[Collected data]
------
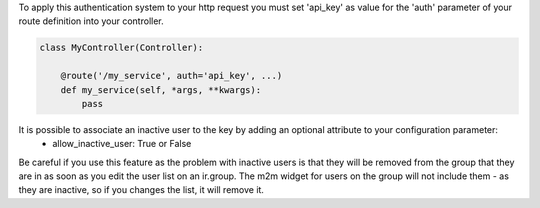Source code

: To apply this authentication system to your http request you must set 'api_key'
as value for the 'auth' parameter of your route definition into your controller.

.. code-block:: python

    class MyController(Controller):

        @route('/my_service', auth='api_key', ...)
        def my_service(self, *args, **kwargs):
            pass

It is possible to associate an inactive user to the key by adding an optional attribute to your configuration parameter:
  * allow_inactive_user: True or False

Be careful if you use this feature as the problem with inactive users is that they will be removed from the group that they are in as soon as you edit the user list on an ir.group.
The m2m widget for users on the group will not include them - as they are inactive, so if you changes the list, it will remove it.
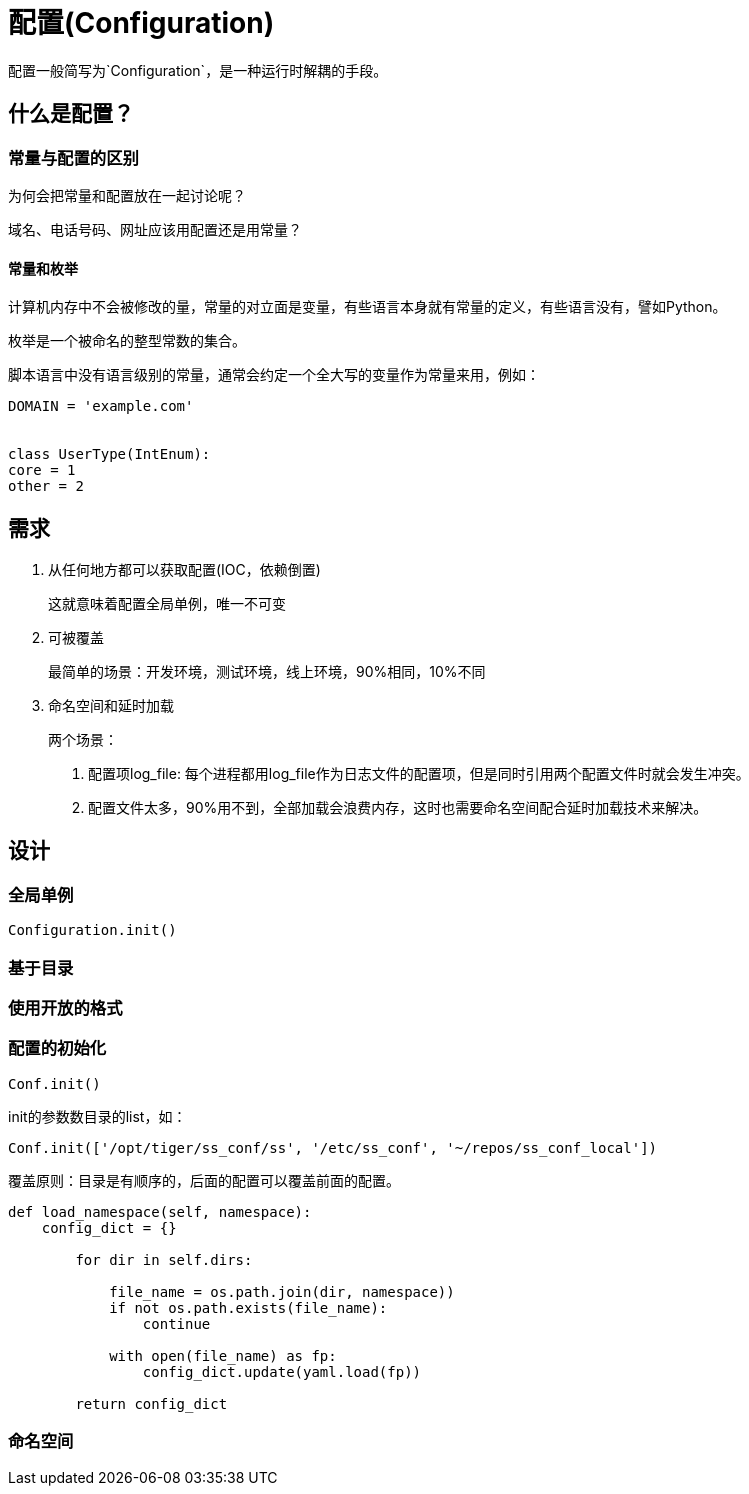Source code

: = 配置(Configuration)

配置一般简写为`Configuration`，是一种运行时解耦的手段。



== 什么是配置？

=== 常量与配置的区别

为何会把常量和配置放在一起讨论呢？

域名、电话号码、网址应该用配置还是用常量？


==== 常量和枚举

计算机内存中不会被修改的量，常量的对立面是变量，有些语言本身就有常量的定义，有些语言没有，譬如Python。

枚举是一个被命名的整型常数的集合。

脚本语言中没有语言级别的常量，通常会约定一个全大写的变量作为常量来用，例如：

[source, python]
----
DOMAIN = 'example.com'


class UserType(IntEnum):
core = 1
other = 2
----

== 需求

1. 从任何地方都可以获取配置(IOC，依赖倒置)
+
这就意味着配置全局单例，唯一不可变
2. 可被覆盖
+
最简单的场景：开发环境，测试环境，线上环境，90%相同，10%不同
3. 命名空间和延时加载
+
两个场景：
+
. 配置项log_file: 每个进程都用log_file作为日志文件的配置项，但是同时引用两个配置文件时就会发生冲突。
. 配置文件太多，90%用不到，全部加载会浪费内存，这时也需要命名空间配合延时加载技术来解决。

== 设计

=== 全局单例

`Configuration.init()`

=== 基于目录

=== 使用开放的格式


=== 配置的初始化

`Conf.init()`

init的参数数目录的list，如：

[source, python]
----
Conf.init(['/opt/tiger/ss_conf/ss', '/etc/ss_conf', '~/repos/ss_conf_local'])
----

覆盖原则：目录是有顺序的，后面的配置可以覆盖前面的配置。

[source, python]
----
def load_namespace(self, namespace):
    config_dict = {}

        for dir in self.dirs:

            file_name = os.path.join(dir, namespace))
            if not os.path.exists(file_name):
                continue

            with open(file_name) as fp:
                config_dict.update(yaml.load(fp))

        return config_dict
----

=== 命名空间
------
#### What is needed
Without altering a word, return all of the records above and leave out their pictures.

#### Output for this task
Source code

: To apply this authentication system to your http request you must set 'api_key'
as value for the 'auth' parameter of your route definition into your controller.

.. code-block:: python

    class MyController(Controller):

        @route('/my_service', auth='api_key', ...)
        def my_service(self, *args, **kwargs):
            pass

It is possible to associate an inactive user to the key by adding an optional attribute to your configuration parameter:
  * allow_inactive_user: True or False

Be careful if you use this feature as the problem with inactive users is that they will be removed from the group that they are in as soon as you edit the user list on an ir.group.
The m2m widget for users on the group will not include them - as they are inactive, so if you changes the list, it will remove it.
Source code

: = 配置(Configuration)

配置一般简写为`Configuration`，是一种运行时解耦的手段。



== 什么是配置？

=== 常量与配置的区别

为何会把常量和配置放在一起讨论呢？

域名、电话号码、网址应该用配置还是用常量？


==== 常量和枚举

计算机内存中不会被修改的量，常量的对立面是变量，有些语言本身就有常量的定义，有些语言没有，譬如Python。

枚举是一个被命名的整型常数的集合。

脚本语言中没有语言级别的常量，通常会约定一个全大写的变量作为常量来用，例如：

[source, python]
----
DOMAIN = 'example.com'


class UserType(IntEnum):
core = 1
other = 2
----

== 需求

1. 从任何地方都可以获取配置(IOC，依赖倒置)
+
这就意味着配置全局单例，唯一不可变
2. 可被覆盖
+
最简单的场景：开发环境，测试环境，线上环境，90%相同，10%不同
3. 命名空间和延时加载
+
两个场景：
+
. 配置项log_file: 每个进程都用log_file作为日志文件的配置项，但是同时引用两个配置文件时就会发生冲突。
. 配置文件太多，90%用不到，全部加载会浪费内存，这时也需要命名空间配合延时加载技术来解决。

== 设计

=== 全局单例

`Configuration.init()`

=== 基于目录

=== 使用开放的格式


=== 配置的初始化

`Conf.init()`

init的参数数目录的list，如：

[source, python]
----
Conf.init(['/opt/tiger/ss_conf/ss', '/etc/ss_conf', '~/repos/ss_conf_local'])
----

覆盖原则：目录是有顺序的，后面的配置可以覆盖前面的配置。

[source, python]
----
def load_namespace(self, namespace):
    config_dict = {}

        for dir in self.dirs:

            file_name = os.path.join(dir, namespace))
            if not os.path.exists(file_name):
                continue

            with open(file_name) as fp:
                config_dict.update(yaml.load(fp))

        return config_dict
----

=== 命名空间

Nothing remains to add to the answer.